A cada sessão, o paciente inicia o jogo atualizando sua rápida autobiografia verbal. Mas o trabalho pode envolver sessões especiais, em grupo ou não, quando há exercícios respiratórios, de visualização, ou iniciações ritualísticas reservadas, pelas quais se busca encenar os dramas míticos da existência.
As primeiras sessões se destinam, entre outros objetivos, à criação da Figura Conselheira, uma espécie de daimon de Sócrates, ou voz interior, personalizado por Carlos Castañeda como o aliado. Alguns pacientes preferem dar vida à imagem de um xamã, outros criam um alquimista particular. Jung, por exemplo, revela-nos em suas Memórias, Sonhos e Reflexões, obra autobiográfica, que dialogava profundamente com três personagens: Elias, Salomé, e a serpente. Neste exercício por ele batizado de imaginação ativa, mais tarde surgiria Filemon a compor sua tétrade alquímica. Por meio de constantes diálogos com esses seus “conselheiros”, Jung compilou em sua juventude um manuscrito gótico, o Livro Vermelho; no qual elabora esteticamente as suas fantasias. Mais tarde, em 1916, processo semelhante deu origem a seu texto gnóstico intitulado Sete Sermões aos Mortos. Um paciente meu, ateu, curiosamente escolheu como seu conselheiro a figura de um padre confessor. Outro preferiu eleger o filósofo Aristóteles para orientá-lo em momentos de dúvida.

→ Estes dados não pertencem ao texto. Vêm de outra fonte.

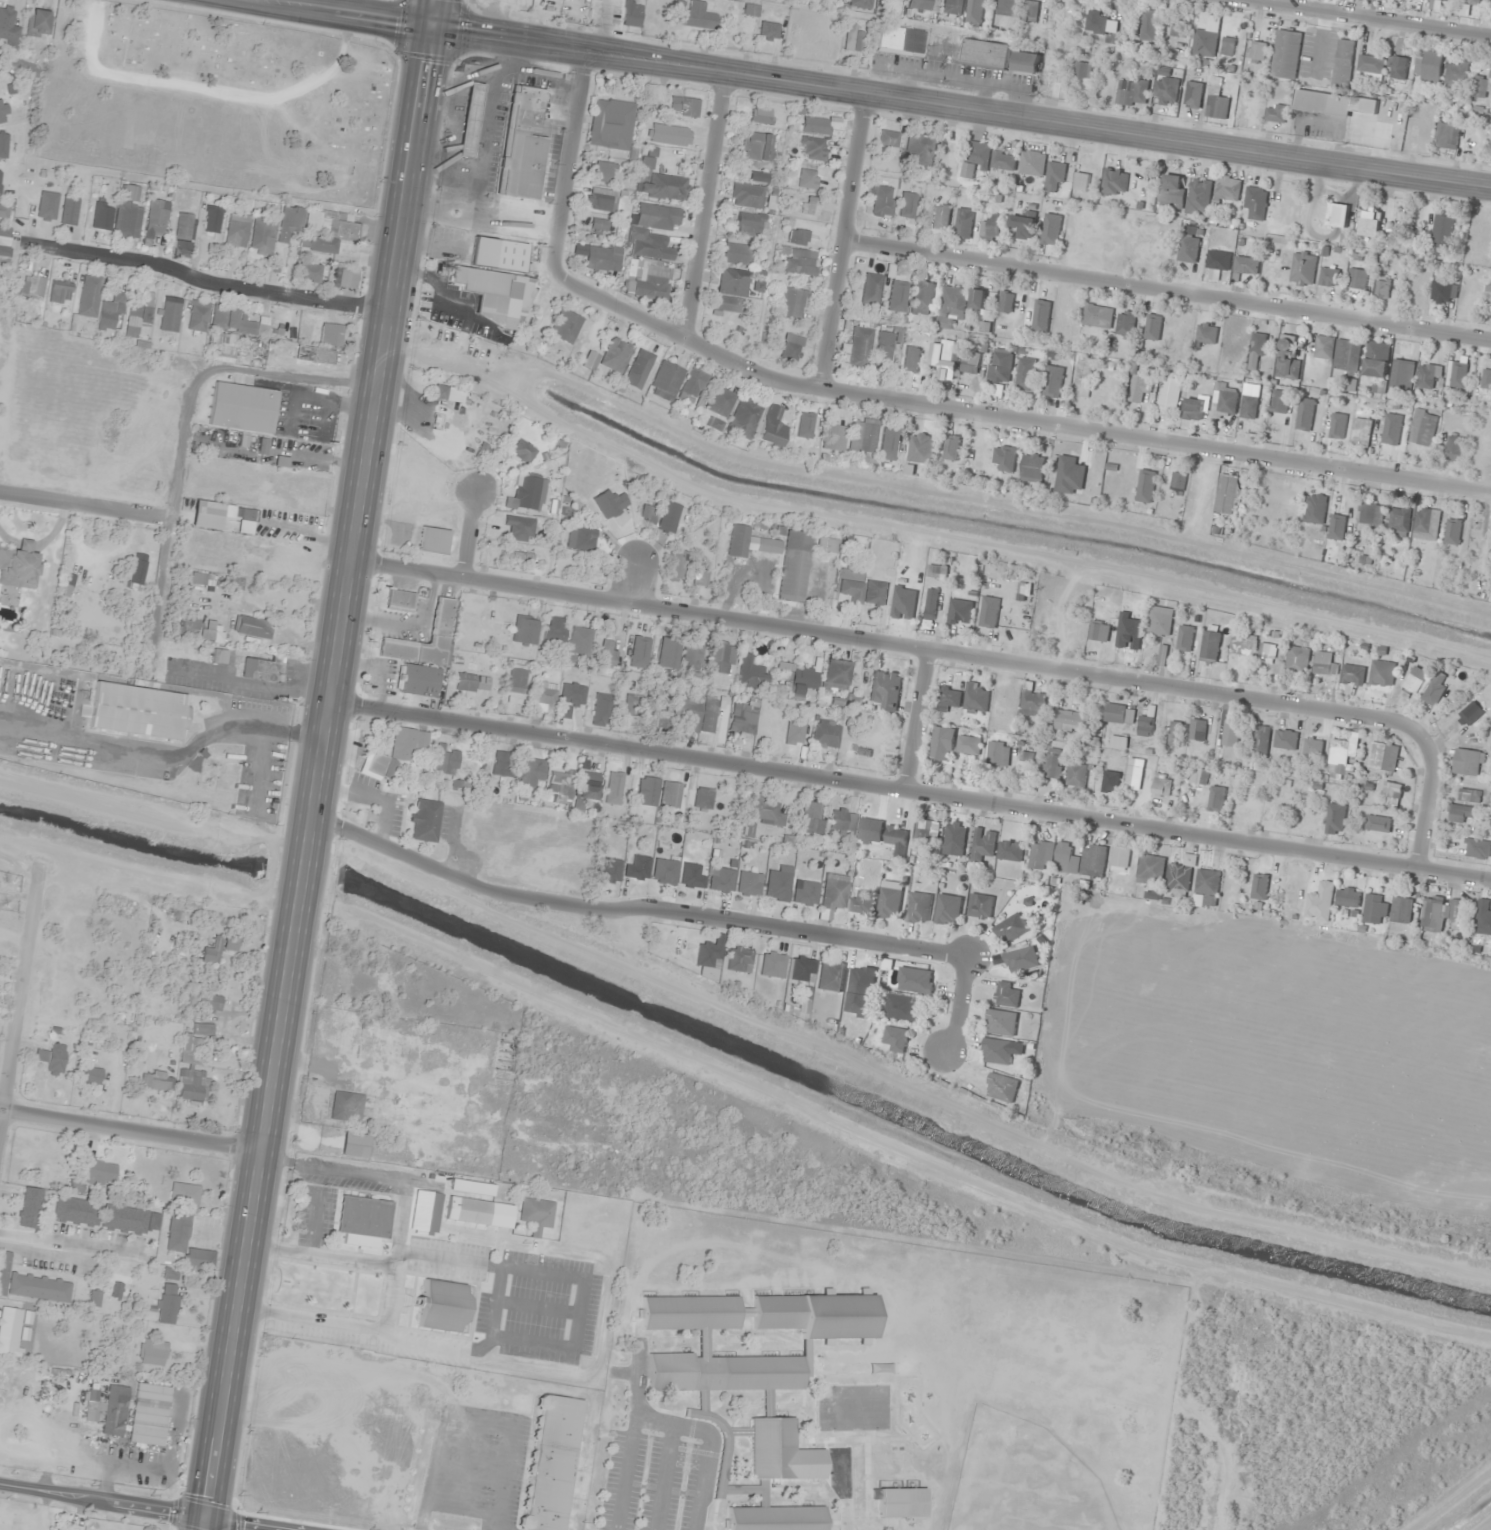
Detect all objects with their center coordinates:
building: (1446, 0)
building: (1475, 0)
building: (860, 3)
building: (1433, 4)
building: (923, 5)
building: (952, 7)
building: (1007, 7)
building: (751, 10)
building: (1029, 10)
building: (973, 11)
road: (341, 13)
building: (632, 13)
building: (695, 14)
road: (1367, 18)
building: (1095, 21)
building: (37, 23)
building: (1147, 25)
building: (8, 26)
traffic signals: (433, 27)
building: (1175, 29)
building: (853, 38)
building: (1206, 38)
building: (899, 41)
building: (1226, 45)
building: (1256, 50)
building: (1285, 53)
building: (984, 54)
building: (1025, 61)
building: (1342, 63)
building: (1428, 66)
building: (1369, 67)
building: (1397, 67)
building: (1052, 68)
building: (1082, 69)
building: (1456, 73)
building: (1482, 84)
building: (1165, 90)
building: (1130, 92)
park: (215, 101)
building: (1332, 103)
building: (1216, 107)
road: (961, 108)
building: (684, 109)
building: (1275, 112)
building: (3, 114)
building: (761, 115)
building: (470, 120)
building: (611, 124)
building: (815, 125)
building: (1447, 134)
building: (888, 138)
building: (3, 144)
building: (522, 144)
building: (755, 146)
building: (814, 149)
building: (1490, 149)
building: (918, 150)
building: (974, 158)
building: (1002, 160)
building: (1031, 162)
road: (573, 166)
building: (605, 172)
building: (1054, 175)
building: (758, 177)
building: (807, 179)
building: (0, 180)
building: (660, 181)
building: (1081, 181)
building: (1113, 182)
building: (1227, 186)
building: (1171, 192)
building: (746, 195)
building: (1198, 196)
building: (603, 199)
building: (881, 200)
building: (1254, 202)
building: (49, 204)
building: (907, 205)
building: (811, 206)
road: (708, 209)
building: (3, 210)
building: (69, 211)
building: (1336, 214)
building: (102, 215)
building: (940, 215)
building: (657, 216)
building: (156, 217)
building: (213, 219)
building: (1021, 221)
building: (129, 222)
building: (963, 222)
building: (1366, 222)
building: (290, 223)
building: (750, 224)
building: (599, 226)
building: (988, 228)
building: (1050, 228)
building: (183, 231)
building: (327, 231)
building: (237, 232)
building: (1441, 233)
building: (262, 235)
building: (797, 237)
building: (4, 240)
road: (850, 242)
building: (649, 245)
building: (1187, 248)
building: (737, 254)
building: (599, 257)
building: (799, 262)
building: (1245, 265)
building: (1302, 268)
building: (310, 272)
building: (1327, 276)
building: (1356, 278)
road: (212, 279)
building: (346, 279)
building: (648, 279)
building: (733, 281)
building: (33, 286)
building: (1489, 286)
building: (1381, 288)
building: (871, 289)
building: (60, 291)
building: (1443, 291)
road: (1170, 294)
building: (495, 295)
building: (89, 296)
building: (897, 296)
building: (921, 297)
building: (977, 299)
building: (1005, 301)
building: (791, 302)
building: (726, 304)
building: (951, 304)
building: (111, 311)
building: (170, 314)
building: (1040, 315)
building: (1097, 316)
building: (223, 317)
building: (137, 318)
building: (197, 320)
building: (1124, 322)
building: (1152, 326)
building: (253, 327)
building: (566, 327)
building: (324, 331)
building: (1205, 334)
building: (1258, 343)
building: (1323, 346)
building: (790, 347)
building: (860, 347)
building: (224, 348)
building: (885, 348)
building: (314, 354)
building: (1346, 354)
building: (616, 355)
building: (944, 358)
building: (911, 359)
building: (1287, 359)
building: (1375, 359)
building: (590, 360)
building: (970, 362)
building: (999, 365)
building: (639, 369)
building: (1024, 373)
building: (1400, 375)
building: (1457, 375)
building: (1428, 376)
building: (1082, 377)
building: (666, 381)
building: (1052, 381)
building: (1485, 381)
building: (694, 387)
building: (1138, 388)
building: (448, 394)
building: (1167, 394)
building: (1225, 400)
building: (1279, 401)
building: (720, 402)
building: (1193, 407)
building: (1248, 407)
building: (243, 408)
building: (1304, 414)
building: (744, 418)
road: (1013, 418)
building: (714, 424)
building: (805, 425)
building: (1336, 425)
building: (772, 428)
building: (1422, 428)
building: (1391, 429)
building: (1360, 432)
building: (834, 436)
building: (864, 437)
building: (888, 444)
building: (951, 447)
building: (1452, 447)
building: (920, 448)
building: (522, 451)
building: (1006, 459)
building: (1031, 467)
building: (1068, 475)
building: (1177, 479)
building: (1145, 485)
building: (529, 493)
building: (1225, 494)
building: (609, 503)
road: (81, 506)
building: (1314, 508)
building: (239, 513)
building: (1370, 514)
building: (661, 516)
building: (1398, 522)
building: (1426, 523)
building: (1336, 526)
building: (520, 528)
building: (1452, 531)
road: (470, 536)
building: (580, 539)
building: (433, 540)
building: (737, 541)
building: (768, 545)
building: (827, 545)
building: (517, 555)
building: (19, 565)
building: (142, 567)
building: (793, 567)
building: (677, 568)
building: (936, 570)
building: (700, 577)
building: (203, 579)
road: (630, 579)
building: (234, 583)
building: (848, 586)
building: (874, 593)
building: (399, 601)
building: (930, 603)
building: (959, 611)
building: (988, 611)
building: (441, 618)
building: (1160, 620)
building: (253, 627)
building: (525, 629)
building: (1068, 629)
building: (188, 630)
building: (555, 630)
building: (1097, 631)
building: (213, 633)
building: (1184, 638)
building: (579, 641)
road: (886, 643)
building: (1212, 645)
building: (1242, 645)
building: (1268, 650)
building: (639, 652)
building: (607, 653)
building: (667, 653)
building: (1161, 655)
building: (219, 656)
building: (721, 658)
building: (1296, 659)
building: (691, 662)
building: (1324, 663)
building: (262, 670)
building: (1381, 672)
building: (750, 674)
building: (835, 674)
building: (1351, 674)
building: (796, 678)
building: (417, 680)
building: (1413, 680)
building: (471, 683)
building: (515, 685)
building: (885, 689)
building: (1433, 689)
building: (545, 695)
building: (974, 697)
building: (947, 698)
building: (1031, 702)
building: (633, 703)
building: (603, 710)
building: (138, 711)
building: (1470, 712)
building: (695, 713)
building: (1118, 713)
building: (742, 719)
road: (919, 719)
building: (1067, 720)
building: (1144, 725)
building: (1197, 729)
building: (1173, 733)
building: (1230, 733)
building: (825, 734)
building: (1285, 739)
building: (1117, 741)
building: (1259, 741)
building: (941, 743)
building: (966, 744)
building: (395, 753)
building: (997, 753)
building: (1025, 756)
building: (1381, 756)
building: (1337, 758)
building: (447, 760)
building: (1466, 761)
building: (1051, 762)
road: (318, 764)
building: (502, 764)
building: (532, 773)
building: (1133, 773)
building: (1075, 775)
building: (1198, 775)
building: (1109, 781)
building: (1160, 786)
building: (557, 788)
building: (586, 788)
building: (613, 788)
road: (910, 789)
building: (1391, 789)
building: (671, 795)
building: (1469, 795)
building: (703, 798)
building: (1215, 798)
road: (1427, 802)
building: (1241, 809)
building: (764, 811)
building: (1459, 812)
building: (811, 817)
building: (1334, 818)
building: (424, 821)
building: (842, 821)
building: (1370, 824)
building: (869, 829)
building: (922, 830)
building: (895, 835)
building: (953, 838)
building: (981, 843)
building: (1010, 849)
building: (1040, 854)
building: (1119, 858)
building: (1080, 859)
building: (636, 867)
building: (1150, 869)
building: (609, 870)
building: (664, 871)
building: (692, 875)
building: (1179, 877)
building: (721, 880)
building: (749, 883)
building: (778, 883)
building: (1259, 885)
building: (1205, 888)
building: (833, 892)
building: (804, 893)
building: (1347, 896)
building: (861, 901)
building: (1318, 901)
building: (888, 902)
building: (979, 905)
building: (918, 907)
building: (1374, 908)
building: (947, 909)
building: (1400, 909)
building: (1453, 909)
road: (682, 913)
building: (1431, 914)
building: (1482, 920)
building: (1009, 928)
building: (217, 949)
building: (710, 953)
building: (739, 959)
building: (1020, 959)
building: (772, 964)
building: (802, 969)
building: (829, 976)
building: (914, 979)
building: (859, 989)
road: (21, 991)
building: (1006, 993)
building: (204, 1001)
building: (900, 1007)
building: (1000, 1022)
building: (894, 1039)
building: (196, 1043)
building: (995, 1051)
building: (507, 1053)
building: (52, 1059)
building: (90, 1077)
building: (156, 1080)
building: (191, 1086)
building: (1001, 1087)
building: (347, 1107)
road: (1, 1122)
road: (129, 1132)
building: (354, 1145)
building: (97, 1172)
building: (184, 1195)
building: (469, 1203)
building: (30, 1207)
building: (76, 1212)
building: (536, 1212)
building: (129, 1220)
building: (363, 1221)
road: (311, 1222)
building: (177, 1231)
road: (394, 1253)
road: (318, 1255)
building: (32, 1284)
road: (583, 1293)
building: (94, 1299)
building: (167, 1304)
road: (539, 1306)
building: (442, 1307)
building: (10, 1331)
road: (437, 1347)
building: (152, 1352)
building: (753, 1354)
building: (109, 1411)
building: (149, 1415)
building: (703, 1417)
building: (551, 1463)
building: (901, 1503)
road: (102, 1505)
building: (777, 1518)
traffic signals: (205, 1527)
road: (215, 1528)
building: (63, 1529)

A terapia envolve ainda experiências práticas de elaboração onírica, feitas no laboratório dos sonhos, onde a sugestão, a hipnose e técnicas de incubação onírica atuam. Num estágio mais avançado, o indivíduo aprende a relacionar seus sentimentos mais fortes e comuns com seus órgãos físicos, maneira esta profilática e curativa de se lidar com a somatização, fenômeno inconsciente e comum, capaz de gerar desde gripes até o câncer. Por meio da conscientização corporal e exercícios de vitalização psicorgânica, terapeuta e paciente podem juntos perceber melhor por onde devam começar a mexer nos complexos psiconeuróticos revelados. Musicoterapia, expressão artística, literatura e poesia, exercícios físicos e outros recursos são válidos para balancear dinamicamente todo o processo destinado a operar na mitologia pessoal, isto porque o aprendizado da alma não é linear, mas holográfico.

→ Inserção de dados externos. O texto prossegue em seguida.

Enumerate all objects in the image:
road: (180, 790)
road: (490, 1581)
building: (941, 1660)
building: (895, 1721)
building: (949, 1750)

Toda a psicanálise cartesiana ensinada por Freud nada mais é do que uma excelente chave com a qual podemos melhor abrir as portas do inconsciente do que com as mãos vazias; mas decididamente, só o discurso dos consultórios muitas vezes se mostra insuficiente para lidar com todas as nuances que o caminho psicoterapêutico de autoconhecimento evoca. Difícil dizer se há sentido ou não na vida, mas vivê-la com encantamento será sempre melhor. E a mitologia pessoal empresta muito do prazer desta jornada iniciática, eterna senda onde sempre somos aprendizes entre ciprestes, esperando encontrar dentro da alma o verdadeiro mestre de nós mesmos.